Problem details: Present the material below as a numbered list, one line per item, and leave out any blank lines.

Supplied data:
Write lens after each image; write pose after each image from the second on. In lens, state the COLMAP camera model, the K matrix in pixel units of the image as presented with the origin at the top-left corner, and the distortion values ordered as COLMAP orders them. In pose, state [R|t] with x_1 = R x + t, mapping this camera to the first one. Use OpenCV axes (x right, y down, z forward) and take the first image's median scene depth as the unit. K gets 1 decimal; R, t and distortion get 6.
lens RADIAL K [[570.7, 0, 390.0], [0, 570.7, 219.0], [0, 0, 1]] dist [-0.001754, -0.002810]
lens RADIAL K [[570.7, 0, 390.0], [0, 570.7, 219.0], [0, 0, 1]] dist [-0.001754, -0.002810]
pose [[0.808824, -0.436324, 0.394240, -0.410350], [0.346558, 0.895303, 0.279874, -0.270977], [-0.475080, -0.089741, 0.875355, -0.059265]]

Worked solution:
1. Write lens after each image; write pose after each image from the second on. In lens, state the COLMAP camera model, the K matrix in pixel units of the image as presented with the origin at the top-left corner, and the distortion values ordered as COLMAP orders them. In pose, state [R|t] with x_1 = R x + t, mapping this camera to the first one. Use OpenCV axes (x right, y down, z forward) and take the first image's median scene depth as the unit. K gets 1 decimal; R, t and distortion get 6.
2. lens RADIAL K [[570.7, 0, 390.0], [0, 570.7, 219.0], [0, 0, 1]] dist [-0.001754, -0.002810]
3. lens RADIAL K [[570.7, 0, 390.0], [0, 570.7, 219.0], [0, 0, 1]] dist [-0.001754, -0.002810]
4. pose [[0.808824, -0.436324, 0.394240, -0.410350], [0.346558, 0.895303, 0.279874, -0.270977], [-0.475080, -0.089741, 0.875355, -0.059265]]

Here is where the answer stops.